_What you are asked to do_
Report all lines of the records that contain "backpack".

_Raw data_
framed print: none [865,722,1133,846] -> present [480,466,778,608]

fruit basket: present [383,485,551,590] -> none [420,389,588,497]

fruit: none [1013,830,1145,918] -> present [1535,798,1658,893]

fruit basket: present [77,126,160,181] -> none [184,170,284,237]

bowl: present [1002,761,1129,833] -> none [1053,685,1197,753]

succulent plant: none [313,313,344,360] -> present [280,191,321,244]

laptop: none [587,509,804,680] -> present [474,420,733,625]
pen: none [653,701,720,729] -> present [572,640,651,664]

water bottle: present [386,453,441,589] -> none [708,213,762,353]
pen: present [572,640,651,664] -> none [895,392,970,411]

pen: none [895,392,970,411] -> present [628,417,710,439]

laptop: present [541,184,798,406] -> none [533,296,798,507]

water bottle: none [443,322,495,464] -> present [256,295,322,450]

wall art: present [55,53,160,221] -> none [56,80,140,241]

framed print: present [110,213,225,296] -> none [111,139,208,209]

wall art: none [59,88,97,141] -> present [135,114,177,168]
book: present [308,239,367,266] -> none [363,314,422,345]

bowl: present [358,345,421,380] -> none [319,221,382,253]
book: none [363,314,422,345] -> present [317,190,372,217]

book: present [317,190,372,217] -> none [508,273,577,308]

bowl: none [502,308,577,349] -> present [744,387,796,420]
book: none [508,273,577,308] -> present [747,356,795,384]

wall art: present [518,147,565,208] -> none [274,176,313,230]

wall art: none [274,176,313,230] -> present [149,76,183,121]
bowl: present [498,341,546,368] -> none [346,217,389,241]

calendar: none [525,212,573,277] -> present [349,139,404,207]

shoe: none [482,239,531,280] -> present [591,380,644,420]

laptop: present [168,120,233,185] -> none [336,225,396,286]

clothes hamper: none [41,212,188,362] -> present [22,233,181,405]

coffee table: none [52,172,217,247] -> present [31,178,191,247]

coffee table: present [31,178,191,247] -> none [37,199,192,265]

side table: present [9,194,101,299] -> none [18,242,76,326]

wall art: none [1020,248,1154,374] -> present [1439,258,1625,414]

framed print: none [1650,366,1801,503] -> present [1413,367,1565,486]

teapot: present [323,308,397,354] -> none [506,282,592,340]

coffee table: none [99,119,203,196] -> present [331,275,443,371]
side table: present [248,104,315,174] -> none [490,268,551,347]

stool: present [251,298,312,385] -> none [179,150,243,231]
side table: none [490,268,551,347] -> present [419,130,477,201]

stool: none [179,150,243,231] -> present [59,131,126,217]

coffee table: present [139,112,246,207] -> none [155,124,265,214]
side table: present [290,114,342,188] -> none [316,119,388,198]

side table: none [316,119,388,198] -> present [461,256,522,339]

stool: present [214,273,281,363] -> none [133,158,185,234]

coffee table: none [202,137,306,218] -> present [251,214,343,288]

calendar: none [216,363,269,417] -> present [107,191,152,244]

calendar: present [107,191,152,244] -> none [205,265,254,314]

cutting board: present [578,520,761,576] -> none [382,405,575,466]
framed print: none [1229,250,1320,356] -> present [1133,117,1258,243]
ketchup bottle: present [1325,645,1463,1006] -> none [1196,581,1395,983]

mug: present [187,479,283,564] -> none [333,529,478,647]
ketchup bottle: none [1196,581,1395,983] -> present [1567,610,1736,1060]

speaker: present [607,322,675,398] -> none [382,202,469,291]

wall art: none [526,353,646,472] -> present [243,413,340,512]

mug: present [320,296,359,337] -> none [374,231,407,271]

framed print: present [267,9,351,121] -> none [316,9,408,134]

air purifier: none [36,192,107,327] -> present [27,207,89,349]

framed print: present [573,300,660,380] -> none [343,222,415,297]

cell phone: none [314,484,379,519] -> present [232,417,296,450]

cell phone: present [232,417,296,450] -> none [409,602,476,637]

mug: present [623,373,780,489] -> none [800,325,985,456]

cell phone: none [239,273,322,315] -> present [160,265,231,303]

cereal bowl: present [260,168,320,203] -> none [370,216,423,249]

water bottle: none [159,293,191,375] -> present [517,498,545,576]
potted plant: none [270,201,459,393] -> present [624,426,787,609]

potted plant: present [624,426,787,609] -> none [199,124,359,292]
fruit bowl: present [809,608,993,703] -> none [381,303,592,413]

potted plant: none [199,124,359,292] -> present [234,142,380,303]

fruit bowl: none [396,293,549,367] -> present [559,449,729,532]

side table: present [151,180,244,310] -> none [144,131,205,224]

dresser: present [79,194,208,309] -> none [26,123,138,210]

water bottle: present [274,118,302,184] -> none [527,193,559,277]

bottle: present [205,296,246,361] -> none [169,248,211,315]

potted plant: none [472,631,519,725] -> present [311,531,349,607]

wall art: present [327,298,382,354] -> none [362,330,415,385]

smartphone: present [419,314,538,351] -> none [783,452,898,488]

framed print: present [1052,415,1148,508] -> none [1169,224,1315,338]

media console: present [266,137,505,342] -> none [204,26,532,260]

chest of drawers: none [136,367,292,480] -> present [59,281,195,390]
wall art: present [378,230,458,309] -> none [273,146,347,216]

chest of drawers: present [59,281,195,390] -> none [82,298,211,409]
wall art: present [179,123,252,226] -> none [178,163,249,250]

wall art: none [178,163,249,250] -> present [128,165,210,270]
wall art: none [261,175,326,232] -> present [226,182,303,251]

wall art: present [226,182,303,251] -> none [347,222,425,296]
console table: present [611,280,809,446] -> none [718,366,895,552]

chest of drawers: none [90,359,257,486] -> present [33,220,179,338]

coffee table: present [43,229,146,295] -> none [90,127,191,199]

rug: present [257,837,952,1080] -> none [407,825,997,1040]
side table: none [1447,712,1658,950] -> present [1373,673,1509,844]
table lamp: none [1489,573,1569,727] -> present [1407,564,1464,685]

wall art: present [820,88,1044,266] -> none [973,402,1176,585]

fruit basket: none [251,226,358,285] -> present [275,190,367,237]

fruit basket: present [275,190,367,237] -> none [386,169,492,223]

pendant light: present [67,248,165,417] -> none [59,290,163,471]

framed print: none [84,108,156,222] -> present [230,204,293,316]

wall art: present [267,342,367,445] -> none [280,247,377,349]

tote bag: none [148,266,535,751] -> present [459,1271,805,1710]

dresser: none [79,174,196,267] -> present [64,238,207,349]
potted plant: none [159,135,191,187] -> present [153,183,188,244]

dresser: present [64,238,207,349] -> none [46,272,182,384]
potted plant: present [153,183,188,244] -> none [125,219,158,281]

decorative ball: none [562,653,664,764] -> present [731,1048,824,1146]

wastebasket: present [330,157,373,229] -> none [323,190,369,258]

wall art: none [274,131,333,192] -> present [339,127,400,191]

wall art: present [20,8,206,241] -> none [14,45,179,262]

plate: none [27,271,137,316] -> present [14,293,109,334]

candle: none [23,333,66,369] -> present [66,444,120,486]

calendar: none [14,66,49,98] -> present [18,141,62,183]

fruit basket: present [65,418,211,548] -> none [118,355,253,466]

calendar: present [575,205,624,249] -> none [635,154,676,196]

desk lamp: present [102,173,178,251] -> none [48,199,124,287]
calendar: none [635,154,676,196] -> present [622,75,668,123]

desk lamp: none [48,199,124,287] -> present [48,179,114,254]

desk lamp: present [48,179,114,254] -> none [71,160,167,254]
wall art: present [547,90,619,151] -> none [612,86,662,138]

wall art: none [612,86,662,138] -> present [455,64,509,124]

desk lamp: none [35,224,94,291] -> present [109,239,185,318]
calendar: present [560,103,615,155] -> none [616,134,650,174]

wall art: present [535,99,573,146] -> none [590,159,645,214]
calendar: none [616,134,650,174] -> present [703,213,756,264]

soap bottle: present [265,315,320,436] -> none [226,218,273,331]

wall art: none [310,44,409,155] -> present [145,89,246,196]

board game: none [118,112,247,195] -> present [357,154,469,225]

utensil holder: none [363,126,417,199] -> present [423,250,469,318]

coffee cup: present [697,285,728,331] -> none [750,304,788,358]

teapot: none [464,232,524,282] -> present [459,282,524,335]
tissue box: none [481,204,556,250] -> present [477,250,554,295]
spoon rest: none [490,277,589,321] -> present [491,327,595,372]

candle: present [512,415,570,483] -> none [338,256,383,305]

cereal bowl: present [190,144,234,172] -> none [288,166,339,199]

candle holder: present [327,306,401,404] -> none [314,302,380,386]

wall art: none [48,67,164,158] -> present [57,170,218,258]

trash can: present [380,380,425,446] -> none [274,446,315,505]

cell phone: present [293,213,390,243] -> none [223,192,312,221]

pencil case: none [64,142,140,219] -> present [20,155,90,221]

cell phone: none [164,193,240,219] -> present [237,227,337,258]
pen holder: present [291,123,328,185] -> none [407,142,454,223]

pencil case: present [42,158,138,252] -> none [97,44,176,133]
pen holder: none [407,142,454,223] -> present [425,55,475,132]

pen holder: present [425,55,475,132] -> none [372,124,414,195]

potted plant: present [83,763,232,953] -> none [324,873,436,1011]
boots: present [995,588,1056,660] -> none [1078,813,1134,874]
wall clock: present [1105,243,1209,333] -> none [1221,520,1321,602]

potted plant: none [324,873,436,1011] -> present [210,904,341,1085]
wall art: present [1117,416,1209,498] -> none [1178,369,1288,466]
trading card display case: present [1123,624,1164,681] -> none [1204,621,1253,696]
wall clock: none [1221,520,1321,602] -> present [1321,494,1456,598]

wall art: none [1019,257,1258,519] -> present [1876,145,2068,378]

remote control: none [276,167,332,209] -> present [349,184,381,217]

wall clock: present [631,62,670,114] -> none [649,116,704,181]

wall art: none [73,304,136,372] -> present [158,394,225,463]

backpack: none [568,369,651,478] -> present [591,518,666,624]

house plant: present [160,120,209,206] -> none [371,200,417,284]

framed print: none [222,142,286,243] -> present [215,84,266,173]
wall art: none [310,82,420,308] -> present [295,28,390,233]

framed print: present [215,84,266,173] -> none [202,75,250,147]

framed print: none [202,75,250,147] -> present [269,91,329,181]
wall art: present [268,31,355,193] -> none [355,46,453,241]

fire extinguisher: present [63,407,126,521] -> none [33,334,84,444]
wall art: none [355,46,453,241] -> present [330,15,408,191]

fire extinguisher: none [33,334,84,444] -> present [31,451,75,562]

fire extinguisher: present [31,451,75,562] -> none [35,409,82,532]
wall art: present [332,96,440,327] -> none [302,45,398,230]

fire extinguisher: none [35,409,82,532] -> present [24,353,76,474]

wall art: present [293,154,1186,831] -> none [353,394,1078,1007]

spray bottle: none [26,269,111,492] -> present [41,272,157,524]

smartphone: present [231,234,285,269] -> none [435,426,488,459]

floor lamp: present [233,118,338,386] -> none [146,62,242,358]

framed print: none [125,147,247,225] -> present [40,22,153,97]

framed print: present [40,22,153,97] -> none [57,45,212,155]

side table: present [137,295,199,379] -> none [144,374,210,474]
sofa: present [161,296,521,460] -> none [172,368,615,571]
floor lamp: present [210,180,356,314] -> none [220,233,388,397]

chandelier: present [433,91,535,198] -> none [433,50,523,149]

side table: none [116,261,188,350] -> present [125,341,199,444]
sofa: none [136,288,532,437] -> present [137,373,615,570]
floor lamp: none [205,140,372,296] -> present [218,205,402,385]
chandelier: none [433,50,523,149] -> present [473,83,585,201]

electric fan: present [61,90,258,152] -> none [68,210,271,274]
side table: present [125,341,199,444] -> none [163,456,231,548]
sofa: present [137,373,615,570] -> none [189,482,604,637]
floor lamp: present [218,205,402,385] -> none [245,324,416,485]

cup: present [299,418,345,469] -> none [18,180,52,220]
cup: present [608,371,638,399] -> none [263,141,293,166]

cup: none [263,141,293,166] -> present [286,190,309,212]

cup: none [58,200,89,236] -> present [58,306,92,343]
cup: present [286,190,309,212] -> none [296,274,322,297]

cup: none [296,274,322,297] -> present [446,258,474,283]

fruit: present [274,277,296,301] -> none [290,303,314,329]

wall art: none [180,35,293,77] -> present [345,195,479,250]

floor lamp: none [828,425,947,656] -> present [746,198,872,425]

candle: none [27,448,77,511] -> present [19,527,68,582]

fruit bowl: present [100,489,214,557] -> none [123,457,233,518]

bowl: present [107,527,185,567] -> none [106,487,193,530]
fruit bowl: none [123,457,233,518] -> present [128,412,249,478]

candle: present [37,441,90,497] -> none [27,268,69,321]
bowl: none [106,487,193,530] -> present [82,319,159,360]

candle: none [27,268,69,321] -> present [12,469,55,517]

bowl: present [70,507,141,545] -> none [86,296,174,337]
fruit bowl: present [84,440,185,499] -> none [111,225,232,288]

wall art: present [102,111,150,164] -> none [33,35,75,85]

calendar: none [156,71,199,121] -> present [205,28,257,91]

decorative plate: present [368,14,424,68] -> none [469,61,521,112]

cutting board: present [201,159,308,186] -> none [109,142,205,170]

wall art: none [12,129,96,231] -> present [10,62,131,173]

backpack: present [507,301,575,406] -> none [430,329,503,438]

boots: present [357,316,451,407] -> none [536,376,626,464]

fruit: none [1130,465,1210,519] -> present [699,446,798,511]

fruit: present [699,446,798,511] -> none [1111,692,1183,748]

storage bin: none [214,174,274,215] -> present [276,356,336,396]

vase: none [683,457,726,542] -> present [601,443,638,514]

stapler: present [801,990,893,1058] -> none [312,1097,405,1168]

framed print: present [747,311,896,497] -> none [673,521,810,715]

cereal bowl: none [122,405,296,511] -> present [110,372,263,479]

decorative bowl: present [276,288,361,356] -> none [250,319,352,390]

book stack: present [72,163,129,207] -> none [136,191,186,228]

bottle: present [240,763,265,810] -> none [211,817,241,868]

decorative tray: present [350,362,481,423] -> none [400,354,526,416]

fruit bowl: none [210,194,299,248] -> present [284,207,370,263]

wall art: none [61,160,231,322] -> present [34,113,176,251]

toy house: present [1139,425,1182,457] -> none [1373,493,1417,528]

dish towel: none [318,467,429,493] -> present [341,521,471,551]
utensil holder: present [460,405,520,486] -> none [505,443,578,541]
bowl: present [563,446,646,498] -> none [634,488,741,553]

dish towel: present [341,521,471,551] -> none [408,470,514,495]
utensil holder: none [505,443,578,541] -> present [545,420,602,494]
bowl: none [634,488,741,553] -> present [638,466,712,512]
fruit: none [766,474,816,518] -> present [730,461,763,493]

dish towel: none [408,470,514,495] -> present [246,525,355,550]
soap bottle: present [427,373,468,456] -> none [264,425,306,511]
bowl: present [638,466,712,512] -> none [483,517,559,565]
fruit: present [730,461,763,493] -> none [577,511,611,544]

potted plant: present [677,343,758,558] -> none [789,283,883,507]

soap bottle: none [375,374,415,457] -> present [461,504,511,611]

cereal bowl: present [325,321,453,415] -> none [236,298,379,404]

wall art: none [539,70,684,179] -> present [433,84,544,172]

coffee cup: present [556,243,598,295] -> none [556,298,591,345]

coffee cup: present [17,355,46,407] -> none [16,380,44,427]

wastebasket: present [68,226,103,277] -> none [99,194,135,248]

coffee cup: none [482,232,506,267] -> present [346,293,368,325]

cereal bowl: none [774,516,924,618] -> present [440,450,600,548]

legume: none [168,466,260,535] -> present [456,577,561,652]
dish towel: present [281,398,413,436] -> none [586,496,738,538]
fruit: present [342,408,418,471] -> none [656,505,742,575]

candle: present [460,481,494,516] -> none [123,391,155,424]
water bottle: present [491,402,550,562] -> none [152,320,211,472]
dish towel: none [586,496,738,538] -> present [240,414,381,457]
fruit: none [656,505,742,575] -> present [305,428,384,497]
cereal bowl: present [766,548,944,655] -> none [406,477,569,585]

_Exercise response_
backpack: none [568,369,651,478] -> present [591,518,666,624]
backpack: present [507,301,575,406] -> none [430,329,503,438]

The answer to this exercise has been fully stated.